One man waiting for an apology is Ahmed al-Sabooly from Radda in southern Yemen. After saying goodbye to his father, mother and sister as they left to visit the local health clinic last September, he headed out to work in the fields. At 3pm, he heard a buzzing noise in the sky and says he saw a drone.
"There was a big blast. There was another big blast and I saw dust rising in the air."
He jumped on his motorbike to go see what had happened. When he got there, he found that two missiles had hit a truck. "The car was upside down and on fire. I looked in the car and I saw my mum, dad and sister," he said. "They were burned so badly I could see their bones. My sister was still in my mother's arms."
The target was probably a local al-Qaeda leader who had been seen earlier travelling on the same stretch of road. Thirteen civilians were killed.
"My sister was so excited about going out that morning so she wore a brand new dress," said Mr al-Sabooly. "I never thought it would be the last time I saw her."
He blames the US government for the drone strikes. "They're the ones who have these weapons.
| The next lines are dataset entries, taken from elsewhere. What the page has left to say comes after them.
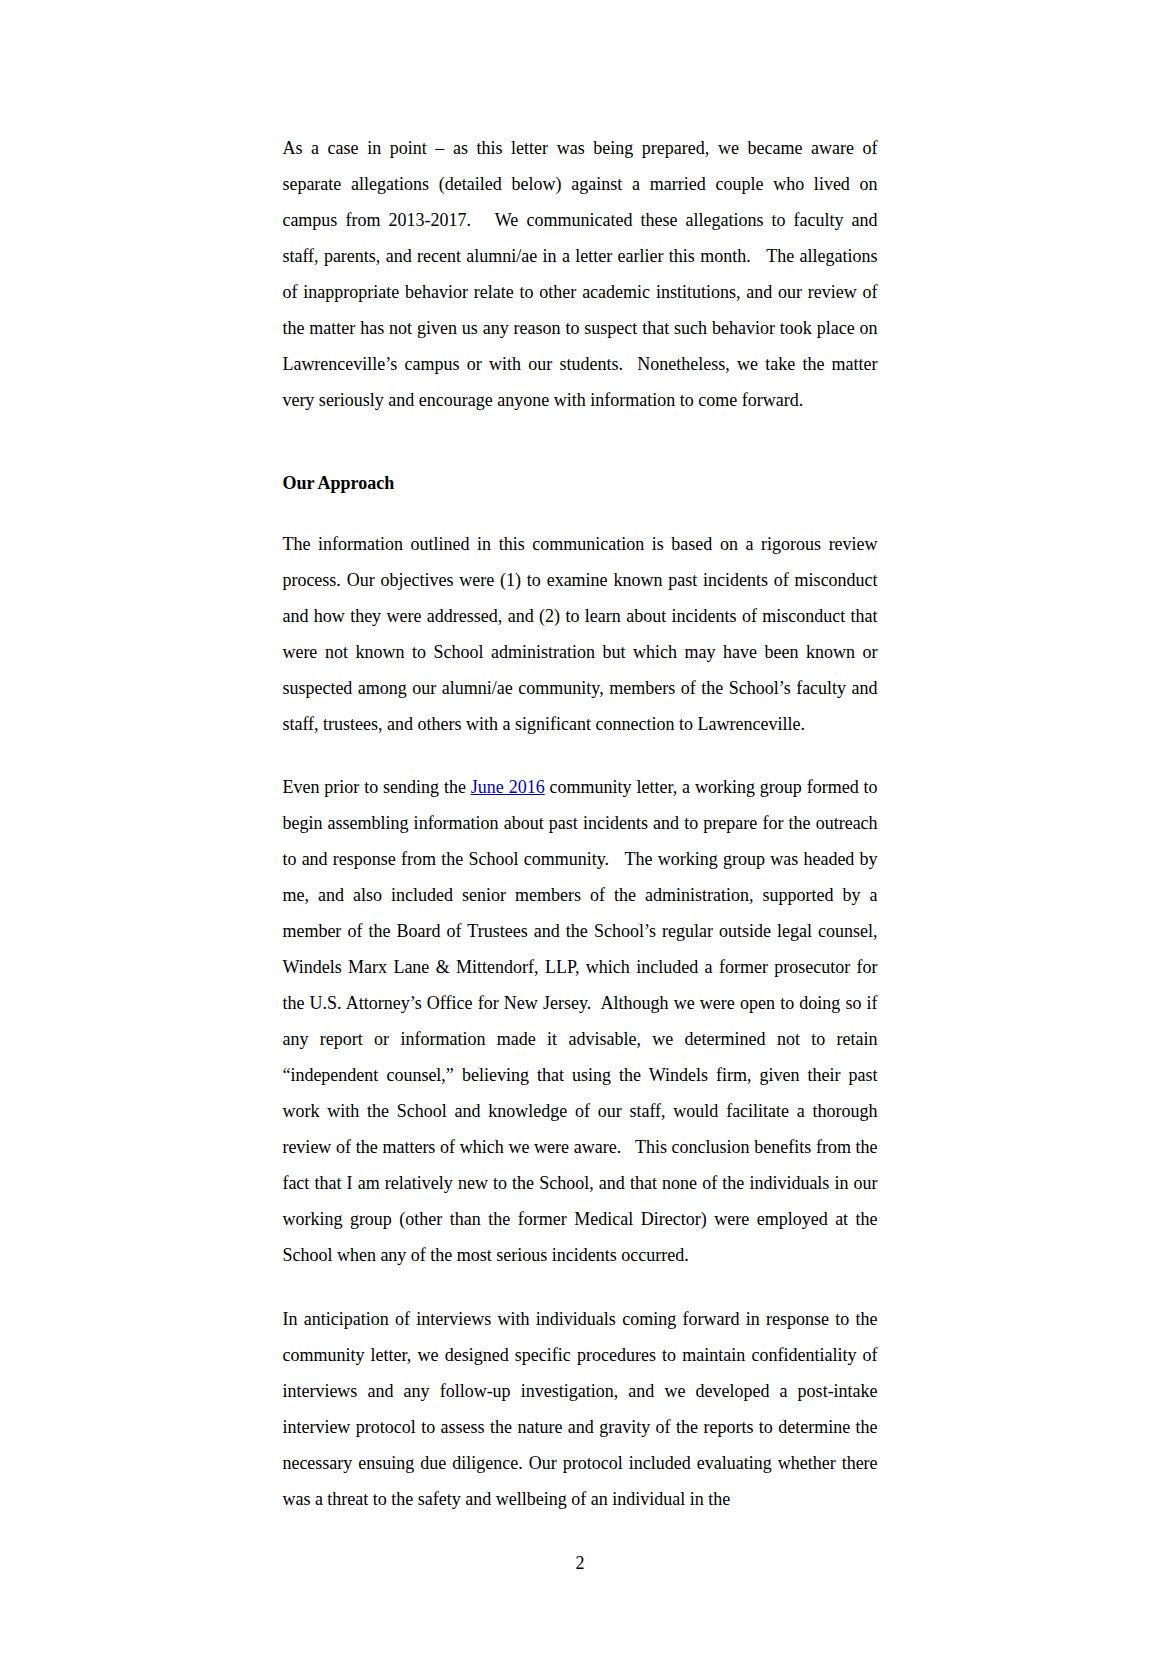As a case in point – as this letter was being prepared, we became aware of separate allegations (detailed below) against a married couple who lived on campus from 2013-2017. We communicated these allegations to faculty and staff, parents, and recent alumni/ae in a letter earlier this month. The allegations of inappropriate behavior relate to other academic institutions, and our review of the matter has not given us any reason to suspect that such behavior took place on Lawrenceville’s campus or with our students. Nonetheless, we take the matter very seriously and encourage anyone with information to come forward.
Our Approach
The information outlined in this communication is based on a rigorous review process. Our objectives were (1) to examine known past incidents of misconduct and how they were addressed, and (2) to learn about incidents of misconduct that were not known to School administration but which may have been known or suspected among our alumni/ae community, members of the School’s faculty and staff, trustees, and others with a significant connection to Lawrenceville.
Even prior to sending the June 2016 community letter, a working group formed to begin assembling information about past incidents and to prepare for the outreach to and response from the School community. The working group was headed by me, and also included senior members of the administration, supported by a member of the Board of Trustees and the School’s regular outside legal counsel, Windels Marx Lane & Mittendorf, LLP, which included a former prosecutor for the U.S. Attorney’s Office for New Jersey. Although we were open to doing so if any report or information made it advisable, we determined not to retain “independent counsel,” believing that using the Windels firm, given their past work with the School and knowledge of our staff, would facilitate a thorough review of the matters of which we were aware. This conclusion benefits from the fact that I am relatively new to the School, and that none of the individuals in our working group (other than the former Medical Director) were employed at the School when any of the most serious incidents occurred.
In anticipation of interviews with individuals coming forward in response to the community letter, we designed specific procedures to maintain confidentiality of interviews and any follow-up investigation, and we developed a post-intake interview protocol to assess the nature and gravity of the reports to determine the necessary ensuing due diligence. Our protocol included evaluating whether there was a threat to the safety and wellbeing of an individual in the
2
They're the ones who have drones hovering over our village." And Mr al-Sabooly wants justice. "I want a trial and I want them prosecuted for the crimes they've committed," he said.
US officials conceded that Radda was a US strike in an off-the-record quote given to the Washington Post. But there was no apology and in its absence, the Yemeni government paid $75,000 in blood money to the families.
Yemen's government says all means are necessary to root out al-Qaeda, even if the US drone strikes are rallying support for the militant group.
"I've heard this argument, there might be some truth to it," said Foreign Minister Abu Bakr al-Qirbi. "But if your targets are al-Qaeda leaders and if they are endangering the security of your country, there's no alternative." And it seems there is no alternative for Mr Bagash or Mr al-Sabooly.
They must go about their daily lives in southern Yemen as the US tries to target the al-Qaeda militants in their midst. "We have been living in constant fear, fear from the drone strikes, and fear from the air strikes," said Mr Bagash. "You never know when your house will be hit."